Take government seriously
The government can be very efficient when we work together. However, in 2016, the election of a reality television star as president was the fulfilment of a long-term trend. We equate government to an entertainment product. When your house is on fire, and the wealthy guy from down the block shows up with a better hose to put out your fire, that doesn’t mean we need more rich people on the block. It means we need to fund the fire department.
Asking Pablo Escobar to fund the police
Yet in the pandemic, we look to Bill Gates to tell us what to do, as Dr Fauci has been diminished. We wait for Tim Cook to get us masks, Elon Musk to supply ventilators, and Jeff Bezos to vaccinate us, because FEMA and the CDC aren’t doing it.

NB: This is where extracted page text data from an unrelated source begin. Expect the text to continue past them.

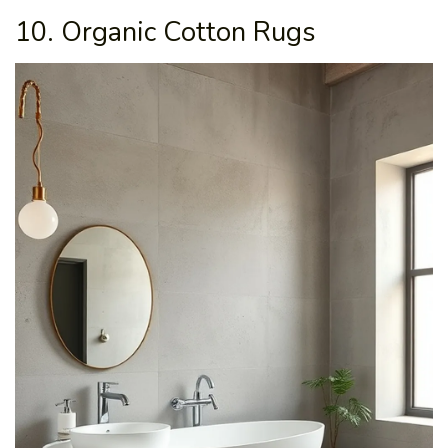
10. Organic Cotton Rugs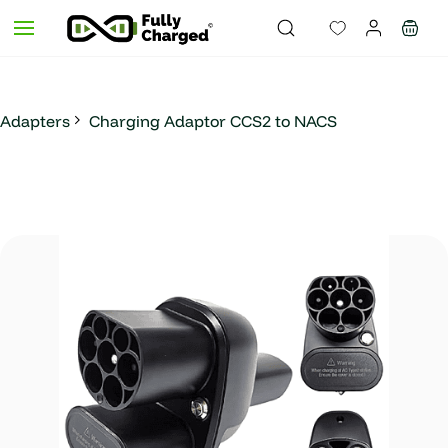
Skip to
main
content
Adapters
Charging Adaptor CCS2 to NACS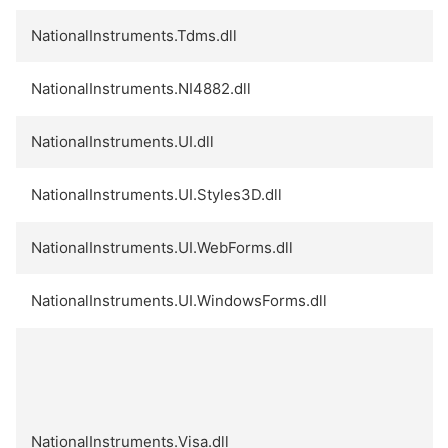
NationalInstruments.Tdms.dll
NationalInstruments.NI4882.dll
NationalInstruments.UI.dll
NationalInstruments.UI.Styles3D.dll
NationalInstruments.UI.WebForms.dll
NationalInstruments.UI.WindowsForms.dll
NationalInstruments.Visa.dll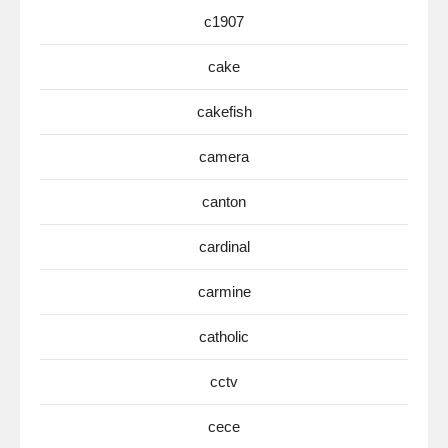
c1907
cake
cakefish
camera
canton
cardinal
carmine
catholic
cctv
cece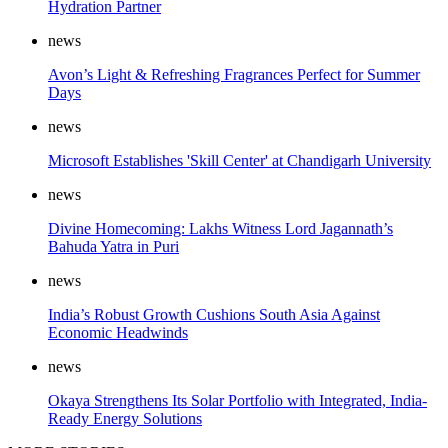
Hydration Partner
news
Avon’s Light & Refreshing Fragrances Perfect for Summer
Days
news
Microsoft Establishes 'Skill Center' at Chandigarh University
news
Divine Homecoming: Lakhs Witness Lord Jagannath’s
Bahuda Yatra in Puri
news
India’s Robust Growth Cushions South Asia Against
Economic Headwinds
news
Okaya Strengthens Its Solar Portfolio with Integrated, India-
Ready Energy Solutions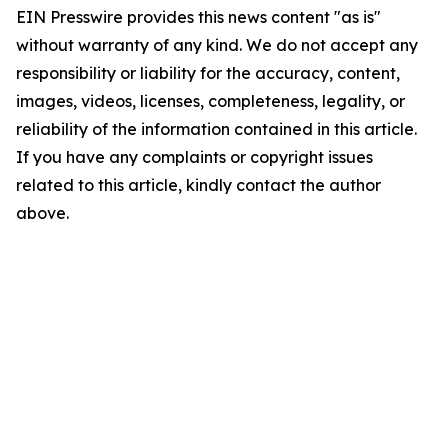
EIN Presswire provides this news content "as is"
without warranty of any kind. We do not accept any
responsibility or liability for the accuracy, content,
images, videos, licenses, completeness, legality, or
reliability of the information contained in this article.
If you have any complaints or copyright issues
related to this article, kindly contact the author
above.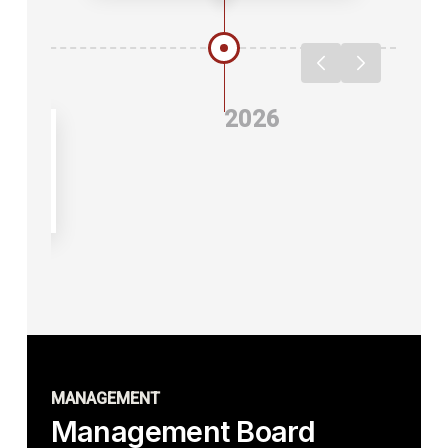
2026
 of
MANAGEMENT
Management Board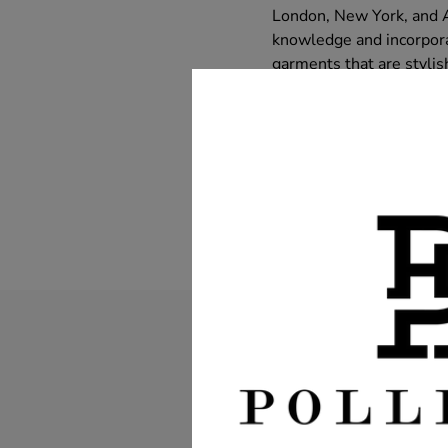
London, New York, and Au
knowledge and incorporat
garments that are stylis
and innovation ensures t
tailoring shop a leader i
SHARE:
Leave a c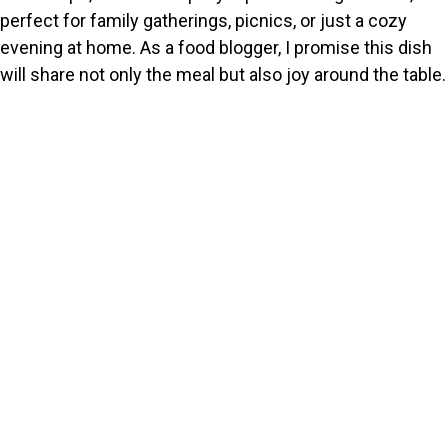
perfect for family gatherings, picnics, or just a cozy
evening at home. As a food blogger, I promise this dish
will share not only the meal but also joy around the table.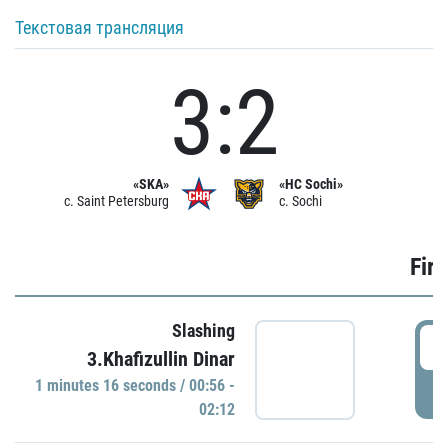
Текстовая трансляция
3:2
«SKA»
«HC Sochi»
c. Saint Petersburg
c. Sochi
Firs
Slashing
0
3.Khafizullin Dinar
1 minutes 16 seconds / 00:56 -
P
02:12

But predicating society on the unaccountable goodwill of billionaires is not a recipe for long-term prosperity. It’s asking Pablo Escobar to fund the police.
Looking ahead
Looking ahead, there are two priorities that should inform our policies: restraining private power, especially that held by big tech, and empowering individuals.
Break them up
So, we break them up—not because they’re evil, not because they don’t pay their taxes, not because they destroy jobs—but because we’re capitalists, and we believe in competition and innovation. It’s not punishment. It’s overdue oxygenation of the marketplace that will unleash billions, maybe trillions, in shareholder value.
Start with people
And start with the people and work up. Don’t start with shareholders and work down. Shareholders are supposed to lose; that is how capitalism works. When you give money to poor and working-class people, you see an immediate multiplier effect in the economy. You will forgive me if I add citizen development. The ultimate enablement and upskilling tool.